There are many ways to define customer engagement. However, the core of it is all about interactions between your customers and your brand. It’s a marketing strategy that focuses on increasing the engagement your customers have with your brand. The easiest way to do this is by delivering personalized messages across preferred channels. In a perfect world, great customer engagement is a two-way conversation. The content you put out is the medium for brands to initiate and maintain the conversation.
Your customers benefit from this significantly because it’s all personalization fueled. It ensures that the brand will give them what they want, address their pain points, and offer solutions that create a response. It’s the best way that a brand can show just how valuable its audience is to them.
Today’s most successful brands try to engage customers beyond the transaction. By doing this, they stand to bring in more repeat purchases. Also, they keep their customers as the focal point of the customer experience. They do so by offering incentives, personalizing the customer journey, or providing educational content that’s relevant to what customers have shown interest in before.
Customer engagement is another route that allows you to drive loyalty outside of any loyalty program. Treating loyalty members in a personalized way drives both customer satisfaction and repeat purchases.
How to calculate customer engagement
If you don’t know how to measure customer engagement, you can’t improve it.
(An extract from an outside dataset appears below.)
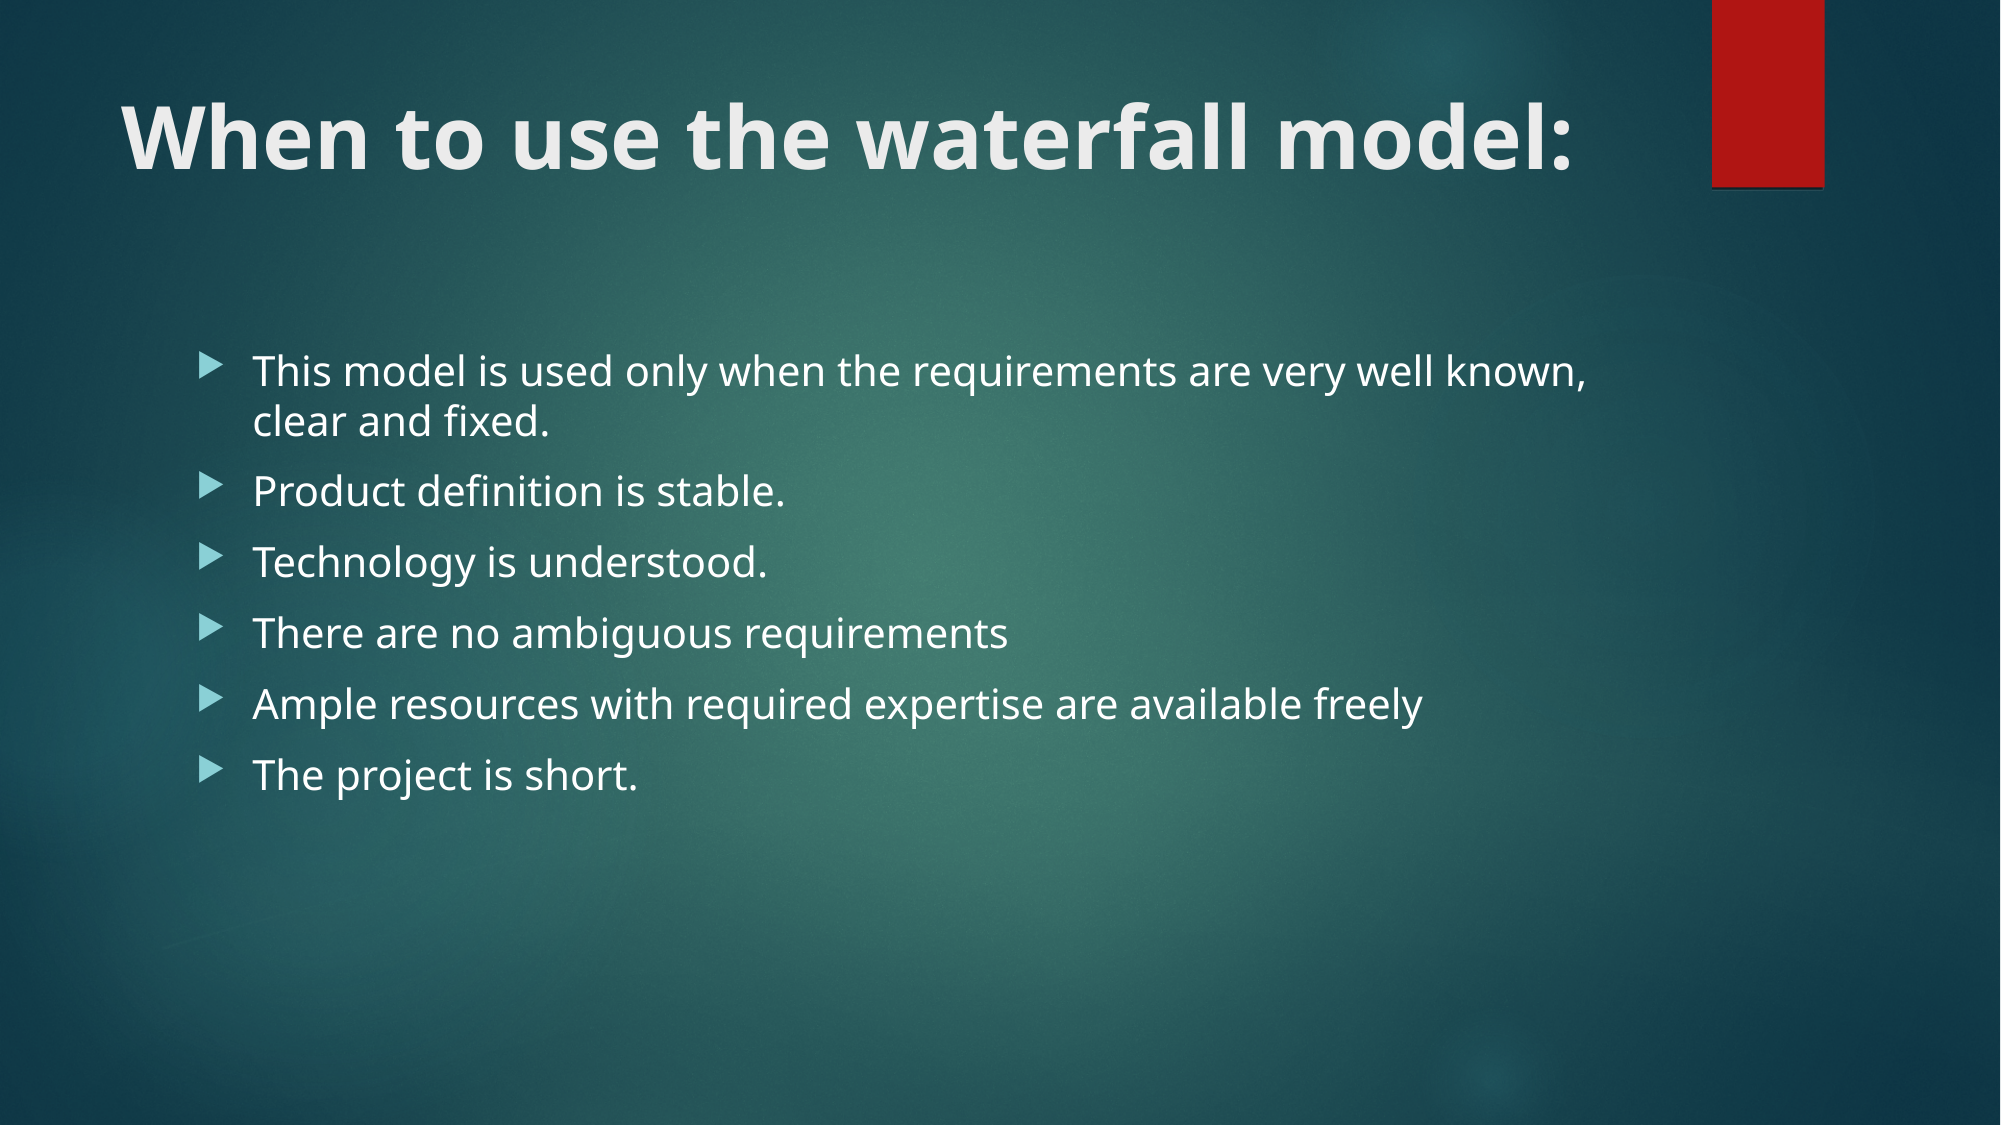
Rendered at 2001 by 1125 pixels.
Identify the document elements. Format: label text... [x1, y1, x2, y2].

picture [0, 0, 2001, 1125]
list This model is used only when the requirements are very well known, clear and fixed. Product definition is stable. Technology is understood. There are no ambiguous requirements Ample resources with required expertise are available freely The project is short. [181, 336, 1649, 1025]
title When to use the waterfall model: [106, 74, 1649, 304]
There are a number of ways to calculate it, but we will highlight the most important metrics.
Guest checkout rates are the number of customers who make a purchase without an account. You can calculate it by the number of orders completed by guests divided by the total number of orders. When a customer creates an account, they’re more likely to come back for another purchase.
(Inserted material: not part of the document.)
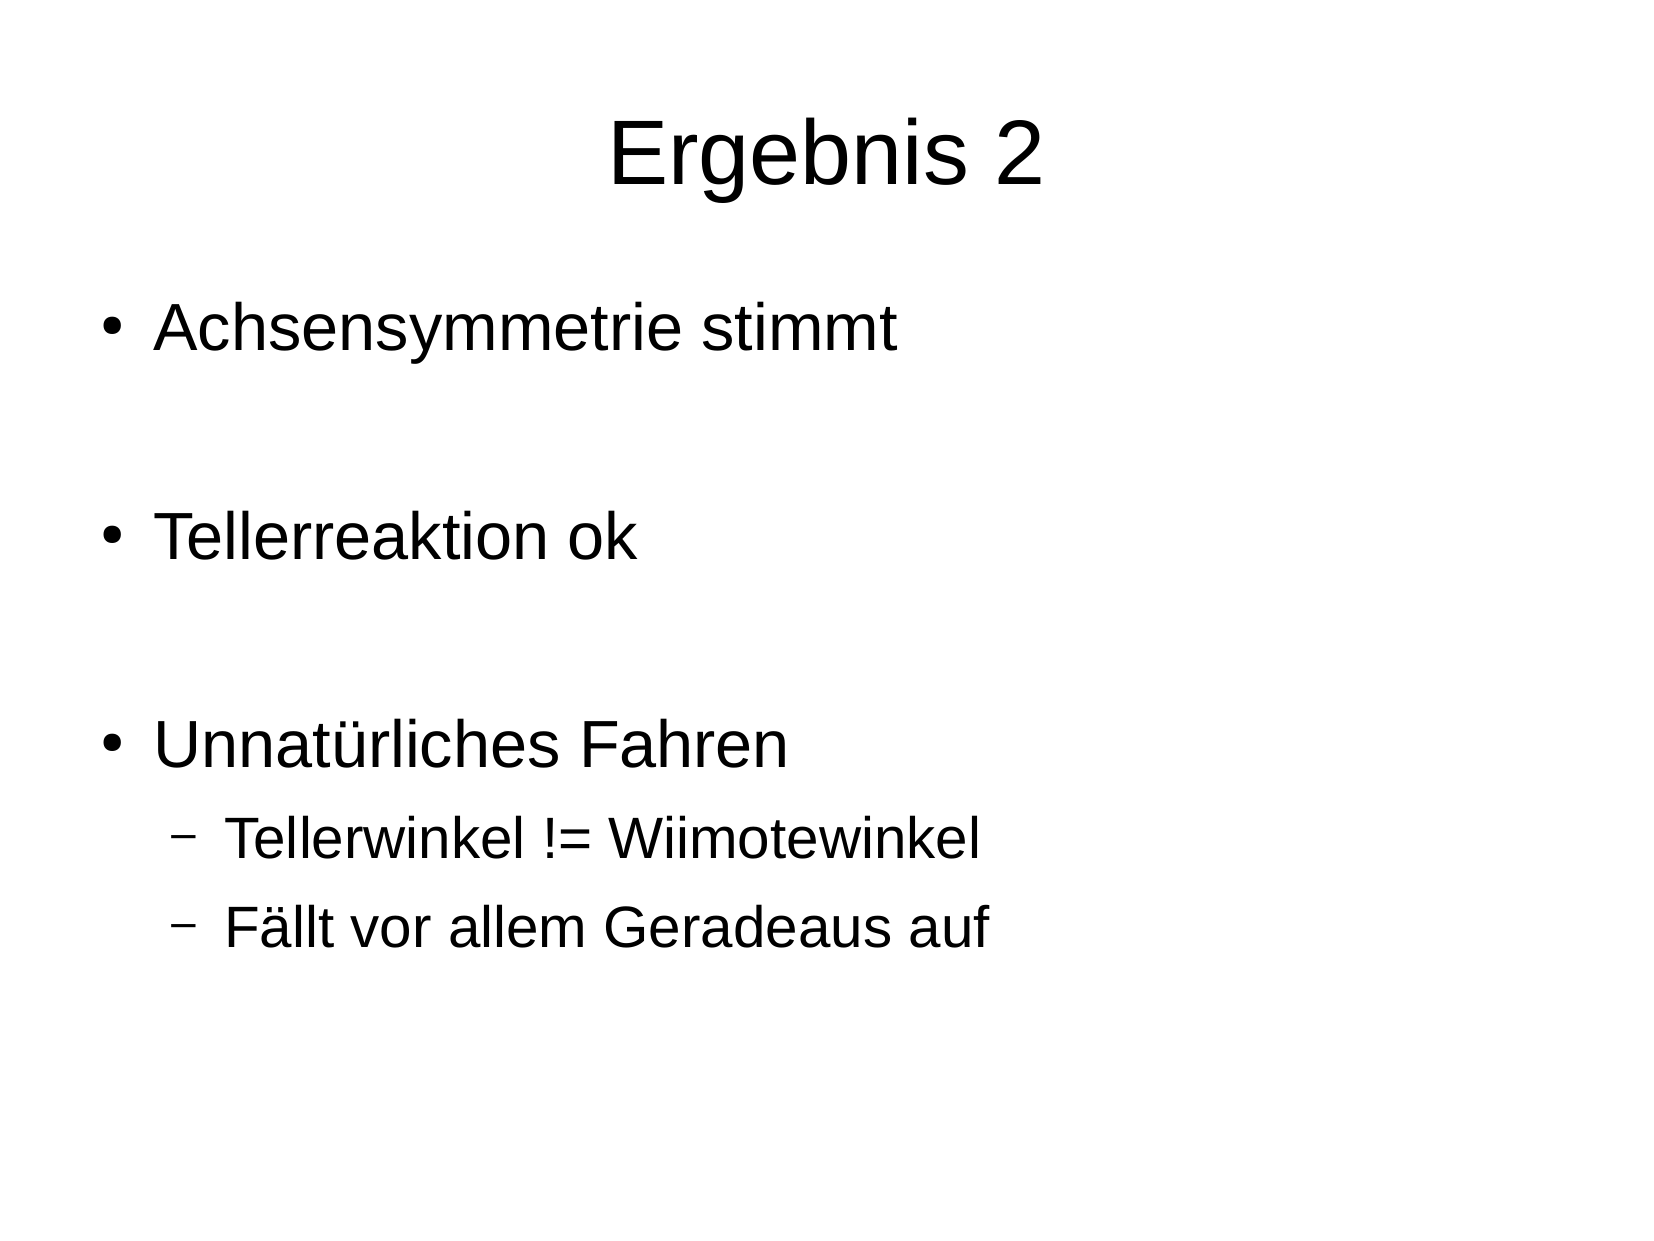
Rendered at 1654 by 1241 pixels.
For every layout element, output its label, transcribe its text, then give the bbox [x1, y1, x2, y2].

Purchase frequency is how often your customers make a purchase from you. You can calculate it by taking the number of orders in the last 365 days and divide it by the number of unique customers in the last 365 days. It’s important because when you know how long it takes an average customer to make another purchase, you’ll have a better understanding of how engaged they are.
Average order value is the average amount a customer spends when they make a purchase. It can be calculated by the total revenue over the last 365 days divided by the total number of orders placed in the last 365 days. This number will tell you how much the average customer spends on a purchase when they shop with you.
Repeat purchase rate is the percentage of customers who have made more than one purchase with you during a specific period of time. You can calculate it by taking the number of customers that have bought more than once and divide it by your total number of customers. Your repeat purchase rate will give you a more clear image of the effectiveness of your retention strategy. It tells you how many customers are engaged with you enough to make more than one purchase.